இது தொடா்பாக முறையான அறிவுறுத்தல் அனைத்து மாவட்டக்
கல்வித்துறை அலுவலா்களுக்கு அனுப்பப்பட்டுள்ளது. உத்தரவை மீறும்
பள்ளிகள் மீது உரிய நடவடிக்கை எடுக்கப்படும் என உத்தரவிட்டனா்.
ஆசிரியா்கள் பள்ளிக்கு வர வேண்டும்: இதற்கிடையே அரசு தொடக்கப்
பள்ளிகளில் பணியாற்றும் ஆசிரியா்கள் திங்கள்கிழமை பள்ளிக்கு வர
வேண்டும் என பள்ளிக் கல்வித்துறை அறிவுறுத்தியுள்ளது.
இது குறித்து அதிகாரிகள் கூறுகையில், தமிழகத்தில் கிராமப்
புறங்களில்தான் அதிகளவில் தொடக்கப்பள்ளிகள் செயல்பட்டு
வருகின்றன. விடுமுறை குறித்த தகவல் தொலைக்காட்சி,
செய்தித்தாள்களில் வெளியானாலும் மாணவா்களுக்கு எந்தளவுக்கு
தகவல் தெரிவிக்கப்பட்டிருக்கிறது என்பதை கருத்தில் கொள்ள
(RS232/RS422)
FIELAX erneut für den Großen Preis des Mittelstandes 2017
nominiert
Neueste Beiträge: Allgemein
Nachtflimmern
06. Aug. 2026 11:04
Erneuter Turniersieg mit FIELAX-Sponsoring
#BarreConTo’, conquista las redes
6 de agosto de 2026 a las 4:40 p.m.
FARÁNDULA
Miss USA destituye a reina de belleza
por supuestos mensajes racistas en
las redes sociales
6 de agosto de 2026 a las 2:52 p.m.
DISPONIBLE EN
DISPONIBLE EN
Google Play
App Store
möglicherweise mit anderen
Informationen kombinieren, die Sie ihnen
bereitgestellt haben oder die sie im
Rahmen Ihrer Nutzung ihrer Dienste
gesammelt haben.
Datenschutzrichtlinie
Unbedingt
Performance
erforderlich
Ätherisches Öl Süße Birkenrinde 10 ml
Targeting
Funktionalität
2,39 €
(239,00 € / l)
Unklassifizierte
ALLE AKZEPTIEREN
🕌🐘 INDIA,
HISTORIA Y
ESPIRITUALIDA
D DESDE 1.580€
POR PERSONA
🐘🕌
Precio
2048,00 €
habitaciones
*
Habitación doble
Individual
★ ★ ★ ★ ★
§ **Your objective**
Copy the entries above exactly, so that each line matches the original.

§ **Written answer**
இது தொடா்பாக முறையான அறிவுறுத்தல் அனைத்து மாவட்டக்
கல்வித்துறை அலுவலா்களுக்கு அனுப்பப்பட்டுள்ளது. உத்தரவை மீறும்
பள்ளிகள் மீது உரிய நடவடிக்கை எடுக்கப்படும் என உத்தரவிட்டனா்.
ஆசிரியா்கள் பள்ளிக்கு வர வேண்டும்: இதற்கிடையே அரசு தொடக்கப்
பள்ளிகளில் பணியாற்றும் ஆசிரியா்கள் திங்கள்கிழமை பள்ளிக்கு வர
வேண்டும் என பள்ளிக் கல்வித்துறை அறிவுறுத்தியுள்ளது.
இது குறித்து அதிகாரிகள் கூறுகையில், தமிழகத்தில் கிராமப்
புறங்களில்தான் அதிகளவில் தொடக்கப்பள்ளிகள் செயல்பட்டு
வருகின்றன. விடுமுறை குறித்த தகவல் தொலைக்காட்சி,
செய்தித்தாள்களில் வெளியானாலும் மாணவா்களுக்கு எந்தளவுக்கு
தகவல் தெரிவிக்கப்பட்டிருக்கிறது என்பதை கருத்தில் கொள்ள
(RS232/RS422)
FIELAX erneut für den Großen Preis des Mittelstandes 2017
nominiert
Neueste Beiträge: Allgemein
Nachtflimmern
06. Aug. 2026 11:04
Erneuter Turniersieg mit FIELAX-Sponsoring
#BarreConTo’, conquista las redes
6 de agosto de 2026 a las 4:40 p.m.
FARÁNDULA
Miss USA destituye a reina de belleza
por supuestos mensajes racistas en
las redes sociales
6 de agosto de 2026 a las 2:52 p.m.
DISPONIBLE EN
DISPONIBLE EN
Google Play
App Store
möglicherweise mit anderen
Informationen kombinieren, die Sie ihnen
bereitgestellt haben oder die sie im
Rahmen Ihrer Nutzung ihrer Dienste
gesammelt haben.
Datenschutzrichtlinie
Unbedingt
Performance
erforderlich
Ätherisches Öl Süße Birkenrinde 10 ml
Targeting
Funktionalität
2,39 €
(239,00 € / l)
Unklassifizierte
ALLE AKZEPTIEREN
🕌🐘 INDIA,
HISTORIA Y
ESPIRITUALIDA
D DESDE 1.580€
POR PERSONA
🐘🕌
Precio
2048,00 €
habitaciones
*
Habitación doble
Individual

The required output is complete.